HeHe: When the Future Was about Fracking

Centrespace, Visual Research Centre, DCA, 152 Nethergate Dundee DD1 4DY

Exhibition: 22 April-18 May 2016

Monday-Saturday 12pm-4pm. Sunday closed

Free entrance

Preview & Curator’s Talk by Rob La Frenais: Thursday 21 April, 5.30-7.30pm

Closing Event with performance-lecture by HeHe and readings by poet Alec Finlay: Wednesday 18 May, 5pm


When the Future Was about Fracking is a sequel, specially designed for Scotland, of the Paris-based artist group HeHe‘s Fracking Futures, which first took place in north-west England, also a contested site for hydraulic fracking.

The Guardian wrote at the time: ‘It is one of the biggest, most polarising issues there is, but artists who have created an indoor tracking installation insist they are not trying to sway opinion either way. we want to create an emotionally engaging experience. People can then go away and come to their own conclusions,” said Heiko Hansen, who with his partner, Helen Evans, has recreated the sounds, tremors and flames you would get from a fracking operation.’

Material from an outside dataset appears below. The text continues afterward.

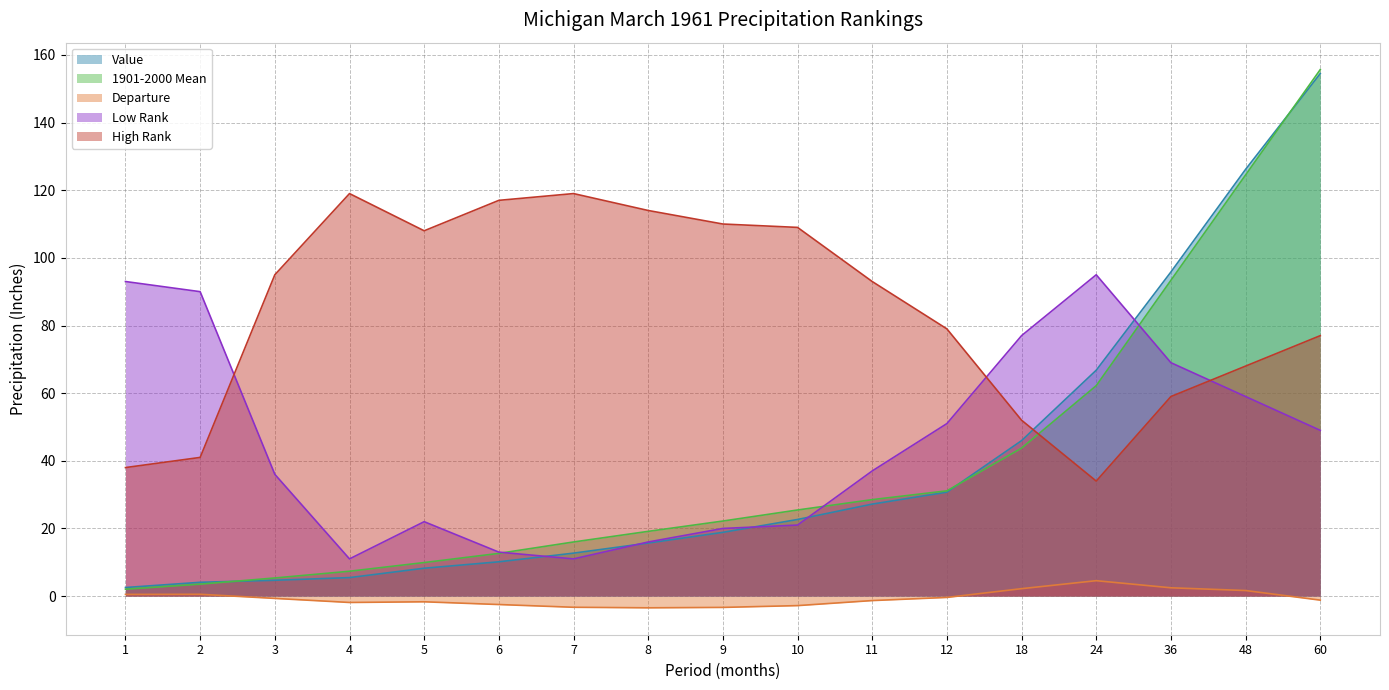

Where is the first local minimum for Low Rank?

4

This time, the group re-enact a doomed landscape after extensive fracking, with leaking hissing ghostly wellheads, in the swirling mist of a post-apocalyptic abandoned excavation site, in the middle of a city centre, in Centrespace within DJCAD’s Visual Research Centre located on the lower levels of the DCA.

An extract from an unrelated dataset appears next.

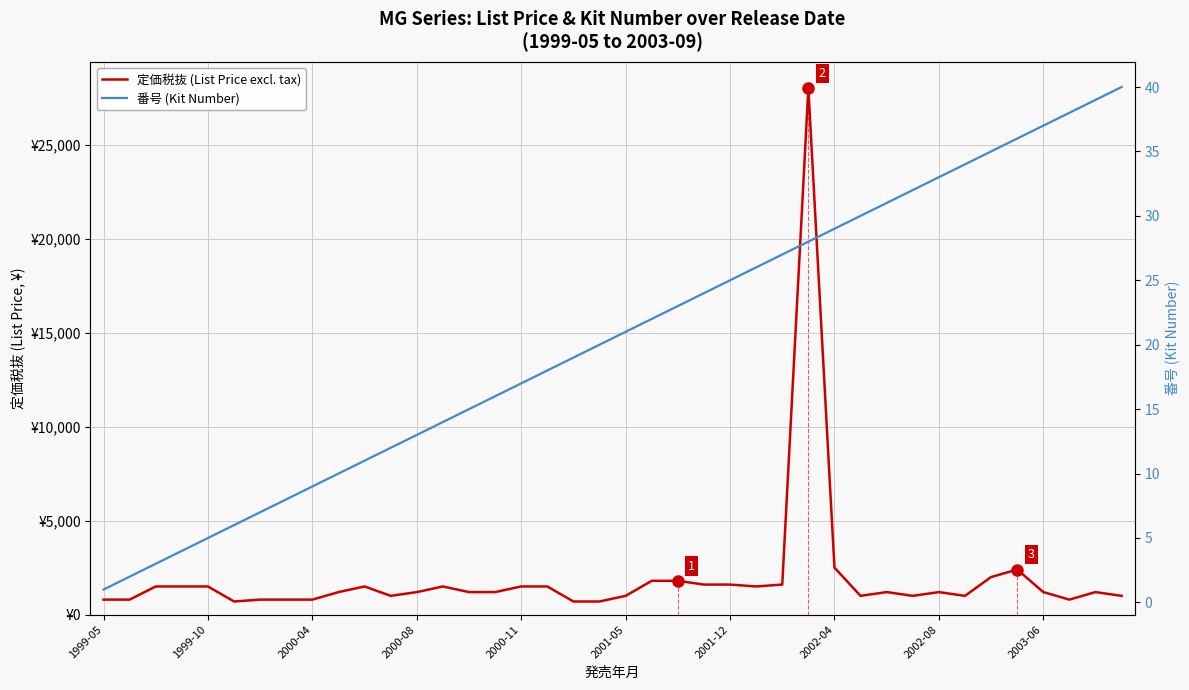

What is the difference between the highest and lowest values at 2001-12?

1575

HeHe‘s often mischievous yet accurate miniaturisations of potential and actual global disasters have intrigued audiences worldwide, and this is the first time their work will be seen in Scotland.

When the Future Was about Fracklng is curated by Rob La Frenais in collaboration with Cooper Gallery DJCAD and is part of the Energy Ethics conference, organised by Mette M. High of University of St Andrews. This installation was originally commissioned by FACT (Foundation for Art and Creative Technology) and Arts Catalyst. Funded by the British Academy, Creative Scotland and the Russell Trust.